Research Center for Gastroenterology and Liver Disease, Shahid Beheshti University of Medical Sciences, Tehran, Iran.
Department of Medical Genetics, Shahid Beheshti University of Medical Sciences, Tehran, Iran.
Sci Rep. 2020 May 5;10(1):7559. doi: 10.1038/s41598-020-64569-1.
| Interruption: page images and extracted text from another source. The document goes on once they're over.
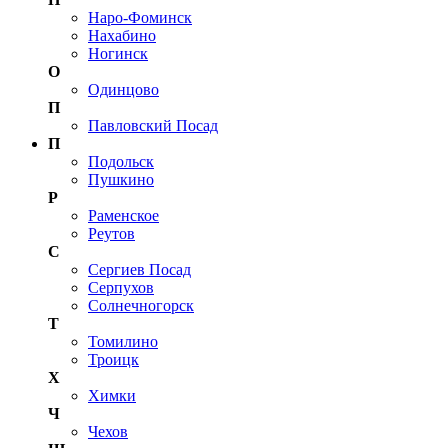
Наро-Фоминск
Нахабино
Ногинск
О
Одинцово
П
Павловский Посад
П
Подольск
Пушкино
Р
Раменское
Реутов
С
Сергиев Посад
Серпухов
Солнечногорск
Т
Томилино
Троицк
Х
Химки
Ч
Чехов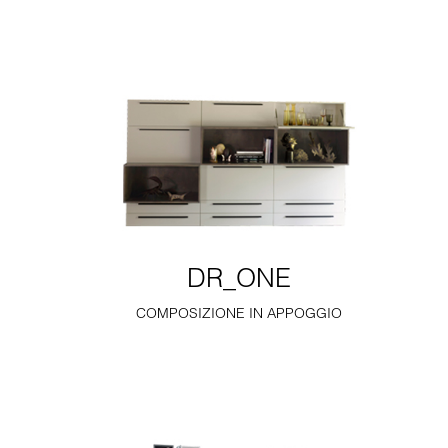
DR_ONE
COMPOSIZIONE IN APPOGGIO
Pancreatic cancer (PC) is a malignancy with little/no warning signs before the disease reaches its ultimate stages. Currently early detection of PC is very difficult because most patients have non-specific symptoms leading to postponing the correct diagnosis. In this study, using multiple bioinformatics tools, we integrated various serum expression profiles of miRNAs to find the most significant miRNA signatures helpful in diagnosis of PC and constructed novel miRNA diagnosis models for PC. Altogether, 27 differentially expressed miRNAs (DEMs) showed area under curve (AUC) score >80%. The most promising miRNAs, miR-1469 and miR-4530, were individually able to distinguish two groups with the highest specificity and sensitivity. By using multivariate cox regression analyses, 5 diagnostic models consisting of different combinations of miRNAs, based on their significant expression algorithms and functional properties were introduced. The correlation model consisting of miR-125a-3p, miR-5100 and miR-642b-3p was the most promising model in the diagnosis of PC patients from healthy controls with an AUC of 0.95, Sensitivity 0.98 and Specificity 0.97. Validation analysis was conducted for considered miRNAs on a final cohort consist of the microarray data from two other datasets (GSE112264 & GSE124158) . These results provide some potential biomarkers for PC diagnosis after testing in large case-control and cohort studies.
胰腺癌(PC)是一种恶性肿瘤,在疾病达到终末期之前几乎没有/没有警告信号。目前,PC 的早期检测非常困难,因为大多数患者的症状不具有特异性,导致正确诊断被推迟。在这项研究中,我们使用多种生物信息学工具,整合了各种 miRNA 的血清表达谱,以找到最有意义的 miRNA 特征,有助于 PC 的诊断,并构建了用于 PC 的新型 miRNA 诊断模型。总的来说,有 27 个差异表达的 miRNA(DEM)显示出 AUC 评分>80%。最有前途的 miRNA,miR-1469 和 miR-4530,能够单独区分两组,具有最高的特异性和敏感性。通过使用多元 Cox 回归分析,基于其显著表达算法和功能特性,提出了由不同 miRNA 组合组成的 5 个诊断模型。由 miR-125a-3p、miR-5100 和 miR-642b-3p 组成的相关模型是诊断 PC 患者与健康对照者的最有前途的模型,AUC 为 0.95,敏感性为 0.98,特异性为 0.97。在考虑 miRNA 的最终队列上进行了验证分析,该队列由来自两个其他数据集(GSE112264 和 GSE124158)的微阵列数据组成。这些结果为 PC 诊断提供了一些潜在的生物标志物,需要在大规模病例对照和队列研究中进行测试。